Consecutive indoor scene images:

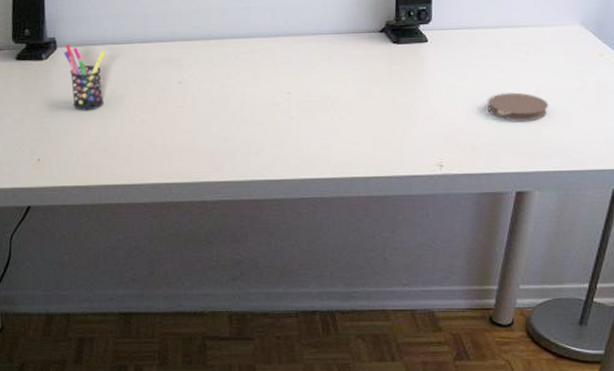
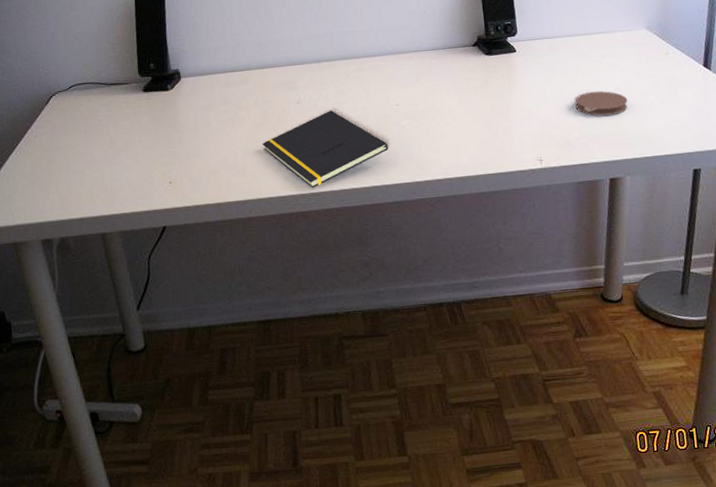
pen holder: present [64,44,105,111] -> none [188,74,228,134]
notepad: none [138,94,274,177] -> present [262,110,389,188]

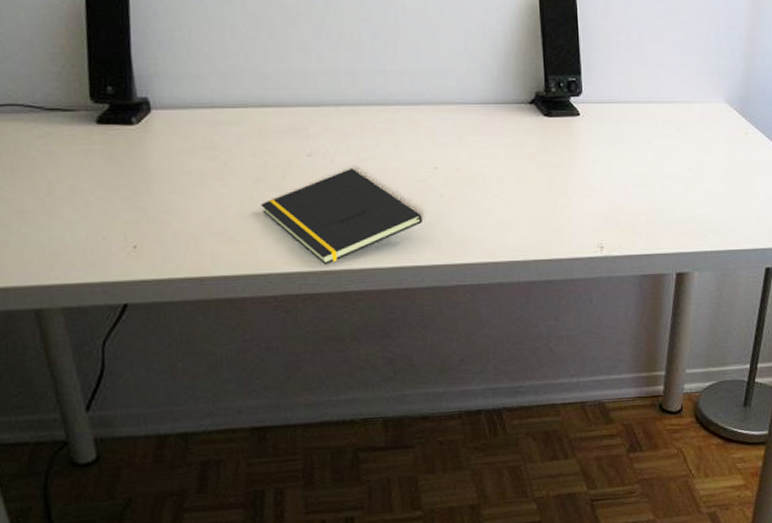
coaster: present [575,91,628,116] -> none [643,170,701,200]

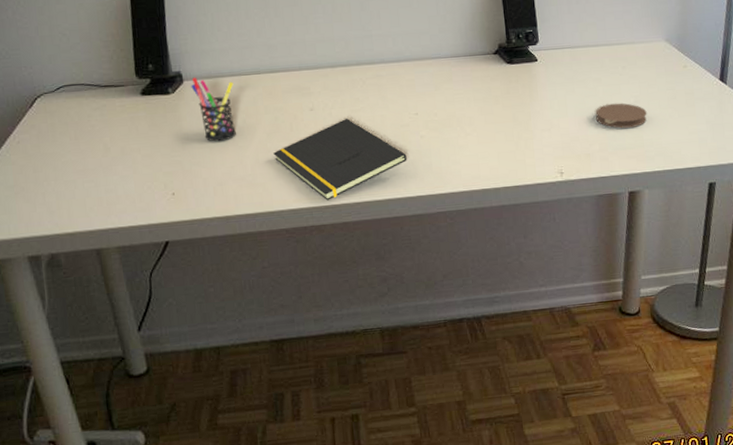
pen holder: none [160,106,216,187] -> present [191,77,236,142]
coaster: none [643,170,701,200] -> present [596,103,647,129]

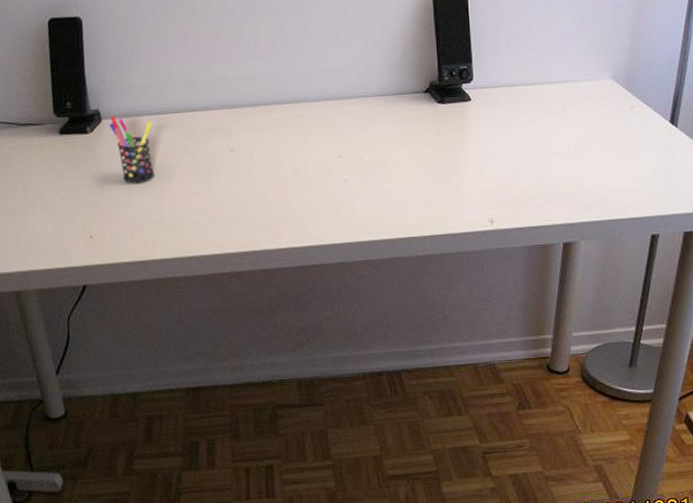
notepad: present [273,119,407,201] -> none [192,161,329,246]
coaster: present [596,103,647,129] -> none [531,147,588,175]

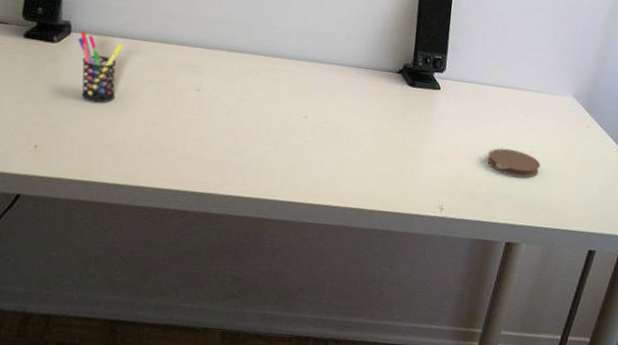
coaster: none [531,147,588,175] -> present [487,149,541,178]

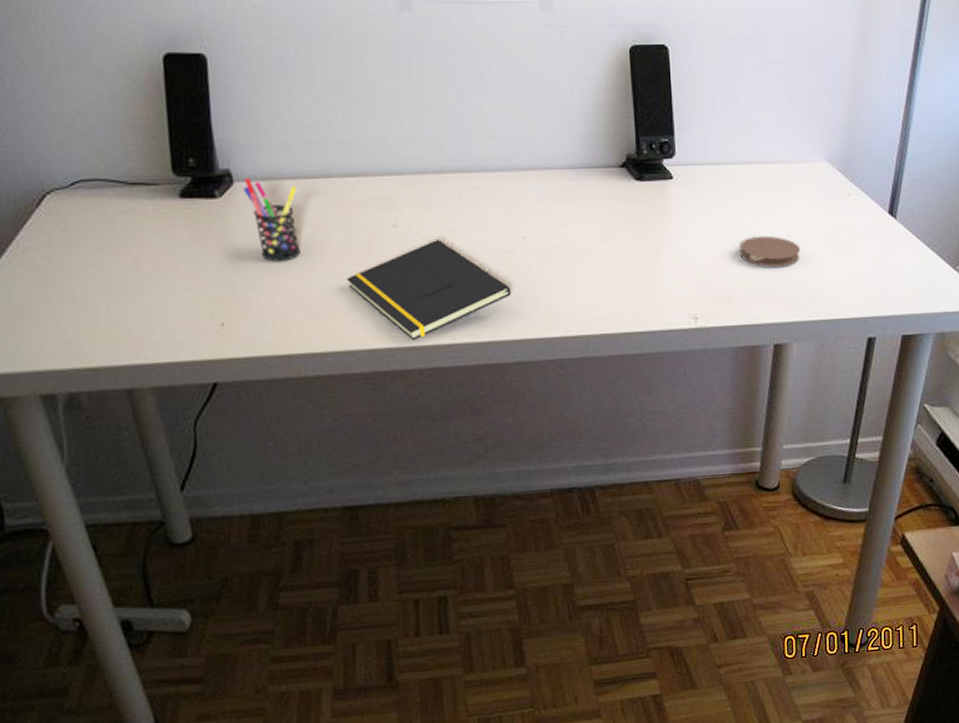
notepad: none [149,106,287,187] -> present [347,240,511,340]

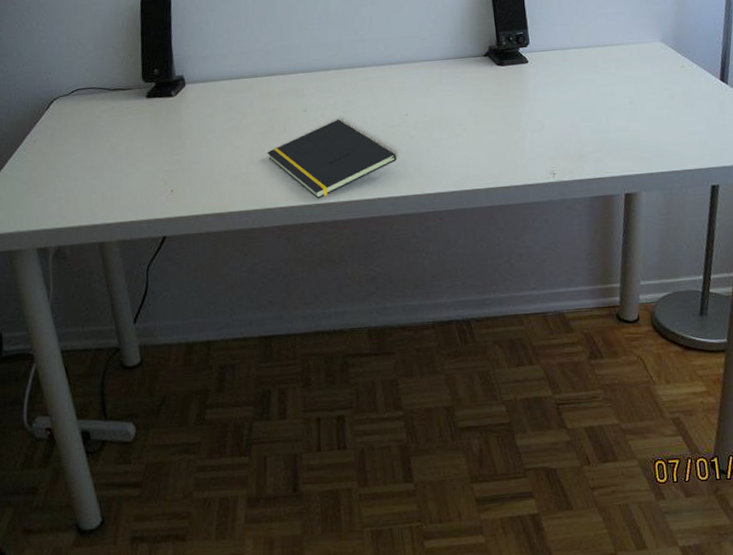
pen holder: present [243,178,301,262] -> none [192,81,233,142]
coaster: present [740,236,801,267] -> none [589,104,643,129]

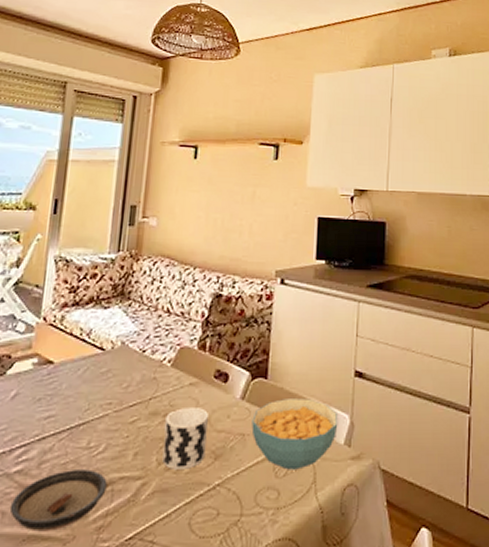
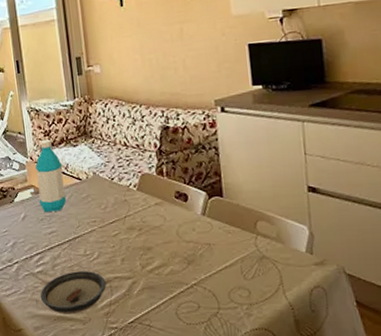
water bottle: none [42,297,84,391] -> present [35,139,66,213]
cup: present [162,406,208,469] -> none [140,222,180,272]
cereal bowl: present [251,399,339,470] -> none [215,213,298,273]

▶ [PROMPT]: Out of the records, collect only those lines that contain the string "holder".

▶ [WRITTEN RESPONSE]:
pen holder: present [64,44,105,111] -> none [188,74,228,134]
pen holder: none [160,106,216,187] -> present [191,77,236,142]
pen holder: present [243,178,301,262] -> none [192,81,233,142]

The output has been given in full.